Lastly, the order appears to allow Changpeng Zhao to leave the United States, saying he has to return 14 days before sentencing.
Binance on the other hand will pay $4.3 billion in penalties to various federal agencies and allow multiple monitors to oversee its operations through the next five years.
In addition to the DOJ, Binance settled charges with the Financial Crimes Enforcement Network (FinCEN), Office of Foreign Asset Control (OFAC) and Commodity Futures Trading Commission. These organisations are the United States’ money-laundering watchdog, sanctions watchdog, and federal commodities regulator respectively.
Effect on Binance
According to DefiLlama’s metric dashboard, withdrawal on Binance in less than 24 hours has passed $566.8 million. However, this scenario cannot be likened to FTX’s.
Binance appears to be sound, at least on the surface. Its latest “proof of reserves” report shows the exchange holds $65 billion worth of crypto assets alone. DefiLlama says it is $68.4 billion.
Also, Binance appears to be overcollateralized for many of the largest assets on its books, like bitcoin (BTC), ether (ETH), tether (USDT) and others. This means its net balances are more than it owes customers.
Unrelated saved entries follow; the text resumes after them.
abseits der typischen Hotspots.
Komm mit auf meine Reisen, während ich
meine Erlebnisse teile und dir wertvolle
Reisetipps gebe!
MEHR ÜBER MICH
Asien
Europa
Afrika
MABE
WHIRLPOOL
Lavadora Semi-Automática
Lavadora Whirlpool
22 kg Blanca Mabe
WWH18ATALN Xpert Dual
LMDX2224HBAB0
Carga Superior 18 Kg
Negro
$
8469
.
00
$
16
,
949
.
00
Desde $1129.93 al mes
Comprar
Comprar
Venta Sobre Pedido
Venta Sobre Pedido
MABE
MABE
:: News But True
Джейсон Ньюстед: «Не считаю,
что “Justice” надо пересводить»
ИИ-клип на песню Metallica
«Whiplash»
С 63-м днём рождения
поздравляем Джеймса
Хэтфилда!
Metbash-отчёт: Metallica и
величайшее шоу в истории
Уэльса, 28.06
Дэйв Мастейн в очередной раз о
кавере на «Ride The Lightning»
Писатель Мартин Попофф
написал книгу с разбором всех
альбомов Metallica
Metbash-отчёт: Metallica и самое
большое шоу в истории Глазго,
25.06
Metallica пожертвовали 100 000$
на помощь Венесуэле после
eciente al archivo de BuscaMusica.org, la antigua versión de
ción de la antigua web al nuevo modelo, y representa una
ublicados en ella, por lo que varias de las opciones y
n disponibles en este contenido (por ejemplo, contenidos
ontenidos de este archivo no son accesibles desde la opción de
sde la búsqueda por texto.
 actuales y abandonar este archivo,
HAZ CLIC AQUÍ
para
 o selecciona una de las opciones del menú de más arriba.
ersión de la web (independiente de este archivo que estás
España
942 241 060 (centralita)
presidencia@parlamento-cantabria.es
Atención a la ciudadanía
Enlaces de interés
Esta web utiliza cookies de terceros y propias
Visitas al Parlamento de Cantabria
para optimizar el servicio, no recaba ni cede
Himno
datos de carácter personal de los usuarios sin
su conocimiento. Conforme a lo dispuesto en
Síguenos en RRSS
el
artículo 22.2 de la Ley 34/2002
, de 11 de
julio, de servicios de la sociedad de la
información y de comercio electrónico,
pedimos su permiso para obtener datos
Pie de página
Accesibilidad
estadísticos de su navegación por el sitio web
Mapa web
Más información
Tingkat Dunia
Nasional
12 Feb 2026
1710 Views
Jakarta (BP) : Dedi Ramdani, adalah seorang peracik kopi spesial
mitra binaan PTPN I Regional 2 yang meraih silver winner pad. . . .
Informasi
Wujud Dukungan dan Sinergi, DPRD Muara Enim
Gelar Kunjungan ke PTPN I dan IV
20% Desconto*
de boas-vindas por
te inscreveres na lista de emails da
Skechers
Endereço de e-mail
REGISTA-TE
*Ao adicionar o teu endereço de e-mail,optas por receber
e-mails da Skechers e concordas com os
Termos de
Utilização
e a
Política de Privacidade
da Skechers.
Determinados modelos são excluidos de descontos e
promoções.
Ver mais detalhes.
In clearer terms, if every customer withdraws all digital assets they own, the exchange would still have balances to spare. Unlike what played out with FTX.
What is next?
Amid ongoing confusion, uncertainty, and rumours around the departure of CZ and the future of Binance, his replacement, the new Binance CEO Richard Teng, took to X (formerly Twitter) to attempt to boost investor confidence.
In his introductory tweet as Binance’s new CEO, Teng stated that “the foundation on which Binance stands today is stronger than ever.”
Teng also said he will focus on three aspects of the business — reinstating investor confidence, collaboration with regulators, and driving Web3 adoption.
Additionally, he said the crypto exchange generates robust revenues and profits despite low platform fees.
Recall that in his exit note, CZ confirmed his plans to remain associated with the crypto exchange as a shareholder, adding, “I will remain available to the team to consult as needed, consistent with the framework set out in our U.S. agency resolutions.”
With this, the future of Binance could be bet on.